I do hope you come to love us as brothers. I would host you in my home to share our love for god given liberty. Any time. Honest.
I dont define the south on 150+ years ago history. I judge based on recent action. Having said that, family trees are what they are. I will not condemn my family back then for doing what they saw as best. They were poor and not slave holders. Both sides (GA and AL) were dirt farmers and for their reasons fought for southern causes. I will honor my family.
To be honest. Im somewhat fearful that the recent riots/protests are going to make many fearful to express their true liberty based beliefs.
Less so you and yours. I will try to be better at discussing why Im prideful of the new south and will also be the first to point out where we fail( Doug Jones) This is the U ITED STATES and not the federally controlled states of America. Hope we can agree on that. Also its more important what we do moving forward and not looking back.

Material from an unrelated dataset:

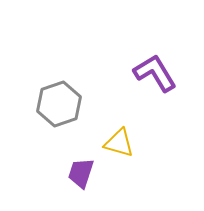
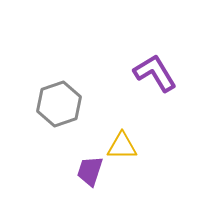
yellow triangle: moved 3 px right, 3 px down; rotated 16 degrees counterclockwise
purple trapezoid: moved 9 px right, 2 px up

If I am wrong in my assumptions then we cannot honor anyone.
I see many honorable men during the CW on both sides. I see many brave men on both sides. But just like I dont personally agree with the dragging wars in Afghanistan and Iraq, I separate the politicians from the men serving. Hope you can or attempt to do the same.
Blessed be the men who gave their lives so we can post back and forth. They are better men than me Without a doubt. To those who paid the sacrifice from 1776 - today, I am humbled, prayerful and to be honest a bit ashamed for the state of our Republic.